Но тот день, когда началась эта история, был не совсем обычным днем. Нет, он был днем крайне необычным. Ведь после великолепно сданного первого экзамена по философии мы с Камиллой не поплелись покорно в большой холл перед аудиторией, где нас по-хозяйски дожидались ее двоюродные братья, приставленные к ней ее самоуверенным женихом. Нет.

Даже наоборот. Мы с ней аккуратно вылезли во внутренний двор университета через окно какого-то помещения, так удачно расположенного рядом с нашей аудиторией, и, помирая от хохота, направились в кафе на углу.

Это был день протеста, я была в восторге.

Но чего в тот момент я не должна была делать, так это делиться своей радостью с Камиллой. Но мои эмоции возбужденно искали выход, и этот выход не заставил себя долго ждать. Ничего не значащая фраза вдруг объявилась в моем расслабленном мозгу. И не было силы, которая могла бы эту фразу там удержать.

— Знаешь, Камилла, — сказала я, — а ведь где-то на этом свете живет ОН, и ЕМУ тоже в своей жизни все до чертиков надоело.

На что Камилла чуть не подавилась горячим кофе. Она в ужасе посмотрела на меня.

Вот до чего доводят ничего не значащие вылазки из окон университета после великолепно сданных экзаменов по философии. Твои лучшие подруги сразу же позволяют тебе намекать на то, что ты живешь не так, как хотелось.

И где-то на этой земле, оказывается, спокойно поживает тот человек, который должен в своей жизни все к черту перевернуть. А потом он должен перевернуть все к черту и в жизни твоей. А все планы на твое дальнейшее существование, так тщательно продуманные твоими старательными родственниками, оказывается, и цента ломаного не стоят.

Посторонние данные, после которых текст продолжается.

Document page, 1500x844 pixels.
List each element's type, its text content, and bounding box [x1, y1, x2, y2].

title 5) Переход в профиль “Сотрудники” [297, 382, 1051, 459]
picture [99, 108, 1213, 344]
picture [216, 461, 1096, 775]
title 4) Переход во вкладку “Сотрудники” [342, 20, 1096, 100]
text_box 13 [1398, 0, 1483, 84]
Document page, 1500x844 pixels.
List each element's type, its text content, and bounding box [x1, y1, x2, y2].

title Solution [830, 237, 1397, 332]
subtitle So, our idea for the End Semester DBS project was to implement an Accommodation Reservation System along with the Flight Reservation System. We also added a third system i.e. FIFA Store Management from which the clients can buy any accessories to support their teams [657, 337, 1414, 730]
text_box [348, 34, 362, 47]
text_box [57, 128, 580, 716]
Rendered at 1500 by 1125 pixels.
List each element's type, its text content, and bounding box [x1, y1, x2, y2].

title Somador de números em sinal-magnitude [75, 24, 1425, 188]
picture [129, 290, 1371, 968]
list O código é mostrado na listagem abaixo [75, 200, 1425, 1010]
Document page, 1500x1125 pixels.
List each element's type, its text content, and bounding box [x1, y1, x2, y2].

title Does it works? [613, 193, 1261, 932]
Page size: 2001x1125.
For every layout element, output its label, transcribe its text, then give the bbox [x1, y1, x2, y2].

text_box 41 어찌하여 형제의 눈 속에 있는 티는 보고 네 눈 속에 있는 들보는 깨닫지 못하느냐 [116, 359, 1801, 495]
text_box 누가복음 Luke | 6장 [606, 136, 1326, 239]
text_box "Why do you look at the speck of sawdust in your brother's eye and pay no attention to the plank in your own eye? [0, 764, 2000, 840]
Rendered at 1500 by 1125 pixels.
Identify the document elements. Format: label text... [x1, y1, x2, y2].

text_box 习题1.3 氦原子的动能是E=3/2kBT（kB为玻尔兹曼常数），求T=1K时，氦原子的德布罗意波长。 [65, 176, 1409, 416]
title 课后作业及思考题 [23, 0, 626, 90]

Но день был такой ясный, теплый и неповторимый, что Камилла решила меня простить. Солнце заливало высокие деревья в парке через дорогу от кафе, пластмассовые столики вокруг нас просто сверкали на солнце. Со всех сторон без умолку трещали полуденные птицы, а где-то там, в далекой дали, еле различался шум удаляющегося самолета.

И Камилла промолчала. Не так уж были существенны и важны мои нелепые замечания о каком-то ином смысле существования для человека, чье предназначение было предопределено самой историей.

Камилла была спасительной тростью для своего рода, и никакая другая жизнь ей не могла быть дана. Все было зря, и мои речи не могли что-либо изменить в данной постановке вещей.

И потому я уже было собралась изящно отпить еще пару глотков кофе и постараться подумать о чем-нибудь другом, как в нескольких шагах от нашего столика вдруг возник не кто иной, как главный продюсер с киностудии братьев Тернеров, Эйб Робинсон. И, что было удивительней всего, мы с Камиллой вдруг сразу поняли, что он совершенно не случайно надумал появиться именно в этом месте, именно в этот день и именно в этот час.